The analysis of population structure has many applications in medical and population genetic research. Such analysis is used to provide clear insight into the underlying genetic population substructure and is a crucial prerequisite for any analysis of genetic data. The analysis involves grouping individuals into subpopulations based on shared genetic variations. The most widely used markers to study the variation of DNA sequences between populations are single nucleotide polymorphisms. Data preprocessing is a necessary step to assess the quality of the data and to determine which markers or individuals can reasonably be included in the analysis. After preprocessing, several methods can be utilized to uncover population substructure, which can be categorized into two broad approaches: parametric and nonparametric. Parametric approaches use statistical models to infer population structure and assign individuals into subpopulations.

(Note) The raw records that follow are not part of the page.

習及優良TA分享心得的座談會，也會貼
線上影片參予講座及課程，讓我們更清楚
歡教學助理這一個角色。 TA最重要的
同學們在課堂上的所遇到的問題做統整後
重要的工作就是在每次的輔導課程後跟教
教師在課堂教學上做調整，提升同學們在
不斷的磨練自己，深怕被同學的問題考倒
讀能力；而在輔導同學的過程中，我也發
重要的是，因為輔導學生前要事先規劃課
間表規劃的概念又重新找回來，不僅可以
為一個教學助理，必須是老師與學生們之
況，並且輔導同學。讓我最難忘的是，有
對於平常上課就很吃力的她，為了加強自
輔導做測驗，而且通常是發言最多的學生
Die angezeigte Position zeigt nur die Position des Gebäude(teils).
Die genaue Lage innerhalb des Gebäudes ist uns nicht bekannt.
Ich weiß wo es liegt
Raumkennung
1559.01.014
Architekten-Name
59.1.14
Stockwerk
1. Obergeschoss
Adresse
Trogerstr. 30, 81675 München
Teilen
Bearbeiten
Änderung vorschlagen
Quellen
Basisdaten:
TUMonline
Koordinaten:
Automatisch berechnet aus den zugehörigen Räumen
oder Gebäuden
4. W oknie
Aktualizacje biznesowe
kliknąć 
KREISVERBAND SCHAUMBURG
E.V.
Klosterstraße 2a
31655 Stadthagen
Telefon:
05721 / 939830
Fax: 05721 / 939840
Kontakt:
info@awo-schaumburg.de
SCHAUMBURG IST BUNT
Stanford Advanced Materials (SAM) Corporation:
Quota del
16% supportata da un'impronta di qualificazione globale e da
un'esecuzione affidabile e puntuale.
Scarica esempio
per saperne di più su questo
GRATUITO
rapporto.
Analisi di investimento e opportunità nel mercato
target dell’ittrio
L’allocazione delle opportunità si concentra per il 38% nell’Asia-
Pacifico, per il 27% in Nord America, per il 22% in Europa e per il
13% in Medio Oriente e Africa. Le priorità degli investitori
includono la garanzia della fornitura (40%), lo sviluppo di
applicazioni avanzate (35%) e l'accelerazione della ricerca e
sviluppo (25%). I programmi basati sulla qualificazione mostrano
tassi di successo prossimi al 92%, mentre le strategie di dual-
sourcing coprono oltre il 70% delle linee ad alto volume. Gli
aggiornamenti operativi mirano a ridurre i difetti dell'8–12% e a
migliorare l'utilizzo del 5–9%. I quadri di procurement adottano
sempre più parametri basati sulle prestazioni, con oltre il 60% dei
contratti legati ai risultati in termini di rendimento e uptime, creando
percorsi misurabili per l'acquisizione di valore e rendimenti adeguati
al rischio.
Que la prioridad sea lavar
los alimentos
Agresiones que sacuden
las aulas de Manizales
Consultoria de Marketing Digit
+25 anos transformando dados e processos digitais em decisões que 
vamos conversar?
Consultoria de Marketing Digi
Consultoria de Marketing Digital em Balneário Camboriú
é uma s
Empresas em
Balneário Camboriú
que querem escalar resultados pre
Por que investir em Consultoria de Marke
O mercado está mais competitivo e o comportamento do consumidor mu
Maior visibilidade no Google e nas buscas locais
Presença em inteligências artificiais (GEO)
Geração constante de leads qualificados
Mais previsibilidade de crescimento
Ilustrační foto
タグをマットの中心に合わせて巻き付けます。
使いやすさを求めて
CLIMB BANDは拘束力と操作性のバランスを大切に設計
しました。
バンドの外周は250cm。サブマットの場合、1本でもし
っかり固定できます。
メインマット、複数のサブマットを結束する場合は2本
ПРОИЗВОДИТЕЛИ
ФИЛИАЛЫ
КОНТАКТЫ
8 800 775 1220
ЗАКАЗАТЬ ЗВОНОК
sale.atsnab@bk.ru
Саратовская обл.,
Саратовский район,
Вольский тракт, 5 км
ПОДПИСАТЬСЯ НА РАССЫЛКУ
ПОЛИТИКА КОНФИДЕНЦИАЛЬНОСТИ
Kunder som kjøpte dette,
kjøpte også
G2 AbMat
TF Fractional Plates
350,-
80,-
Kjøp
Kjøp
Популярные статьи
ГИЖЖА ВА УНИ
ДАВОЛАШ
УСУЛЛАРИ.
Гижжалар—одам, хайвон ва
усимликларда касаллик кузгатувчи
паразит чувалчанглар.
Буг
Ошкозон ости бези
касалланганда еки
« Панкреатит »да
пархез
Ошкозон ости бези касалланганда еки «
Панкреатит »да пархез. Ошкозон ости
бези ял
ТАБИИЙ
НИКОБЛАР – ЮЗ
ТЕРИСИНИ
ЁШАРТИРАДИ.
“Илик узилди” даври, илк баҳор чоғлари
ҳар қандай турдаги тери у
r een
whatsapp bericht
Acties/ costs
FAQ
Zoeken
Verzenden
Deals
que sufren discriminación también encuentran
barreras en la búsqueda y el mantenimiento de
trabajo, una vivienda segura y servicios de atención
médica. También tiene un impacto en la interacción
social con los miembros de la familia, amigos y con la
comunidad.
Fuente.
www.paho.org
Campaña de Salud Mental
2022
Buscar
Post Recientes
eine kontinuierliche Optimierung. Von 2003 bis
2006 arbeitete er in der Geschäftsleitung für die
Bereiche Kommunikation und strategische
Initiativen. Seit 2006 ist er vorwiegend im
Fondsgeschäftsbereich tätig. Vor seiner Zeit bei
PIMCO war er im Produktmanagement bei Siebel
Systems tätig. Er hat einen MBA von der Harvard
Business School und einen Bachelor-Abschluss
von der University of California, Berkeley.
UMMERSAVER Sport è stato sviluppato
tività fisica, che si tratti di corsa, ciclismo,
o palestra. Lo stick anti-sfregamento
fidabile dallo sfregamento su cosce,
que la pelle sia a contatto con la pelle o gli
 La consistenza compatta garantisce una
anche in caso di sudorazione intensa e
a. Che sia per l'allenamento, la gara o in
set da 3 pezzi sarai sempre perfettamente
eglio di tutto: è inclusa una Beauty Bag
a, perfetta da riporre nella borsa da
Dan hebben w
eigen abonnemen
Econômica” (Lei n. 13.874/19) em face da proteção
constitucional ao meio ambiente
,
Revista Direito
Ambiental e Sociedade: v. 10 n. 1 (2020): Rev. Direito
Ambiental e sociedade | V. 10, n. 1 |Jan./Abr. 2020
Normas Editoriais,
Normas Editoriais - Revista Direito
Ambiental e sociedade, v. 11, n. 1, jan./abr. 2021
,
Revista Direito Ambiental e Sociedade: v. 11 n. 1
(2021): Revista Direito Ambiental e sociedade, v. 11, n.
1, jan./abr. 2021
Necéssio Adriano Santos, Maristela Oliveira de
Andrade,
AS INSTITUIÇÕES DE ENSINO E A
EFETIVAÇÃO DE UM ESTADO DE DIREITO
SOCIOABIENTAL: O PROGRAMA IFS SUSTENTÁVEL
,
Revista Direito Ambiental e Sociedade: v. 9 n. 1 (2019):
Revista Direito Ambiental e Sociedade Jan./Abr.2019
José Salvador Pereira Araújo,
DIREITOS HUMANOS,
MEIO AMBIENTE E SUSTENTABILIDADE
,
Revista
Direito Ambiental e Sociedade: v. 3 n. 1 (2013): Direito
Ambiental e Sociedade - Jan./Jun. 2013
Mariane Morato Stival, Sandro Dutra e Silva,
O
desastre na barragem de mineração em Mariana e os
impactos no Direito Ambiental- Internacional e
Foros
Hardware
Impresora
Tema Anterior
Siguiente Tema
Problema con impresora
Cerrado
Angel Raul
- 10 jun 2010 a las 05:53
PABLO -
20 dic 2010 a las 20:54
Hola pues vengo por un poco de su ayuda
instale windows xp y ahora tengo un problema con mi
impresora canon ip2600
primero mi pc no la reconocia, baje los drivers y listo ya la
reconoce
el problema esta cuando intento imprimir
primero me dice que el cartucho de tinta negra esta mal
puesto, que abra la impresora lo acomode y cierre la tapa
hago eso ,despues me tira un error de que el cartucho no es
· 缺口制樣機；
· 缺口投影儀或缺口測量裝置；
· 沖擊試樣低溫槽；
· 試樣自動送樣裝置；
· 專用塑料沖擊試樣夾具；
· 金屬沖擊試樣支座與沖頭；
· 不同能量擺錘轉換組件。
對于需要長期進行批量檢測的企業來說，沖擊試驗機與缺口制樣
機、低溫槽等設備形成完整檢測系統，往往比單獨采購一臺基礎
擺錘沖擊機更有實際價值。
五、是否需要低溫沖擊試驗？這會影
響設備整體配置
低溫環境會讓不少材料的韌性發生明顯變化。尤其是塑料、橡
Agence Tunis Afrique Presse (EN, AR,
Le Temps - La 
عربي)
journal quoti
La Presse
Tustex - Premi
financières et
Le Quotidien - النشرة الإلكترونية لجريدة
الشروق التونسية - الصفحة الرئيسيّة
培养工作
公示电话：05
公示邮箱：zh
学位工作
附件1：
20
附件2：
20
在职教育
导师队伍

However, these approaches suffer from many drawbacks that make them impractical for large datasets. In contrast, nonparametric approaches do not suffer from these drawbacks, making them more viable than parametric approaches for analyzing large datasets. Consequently, nonparametric approaches are increasingly used to reveal population substructure. Thus, this paper reviews and discusses the nonparametric approaches that are available for population structure analysis along with some implications to resolve challenges.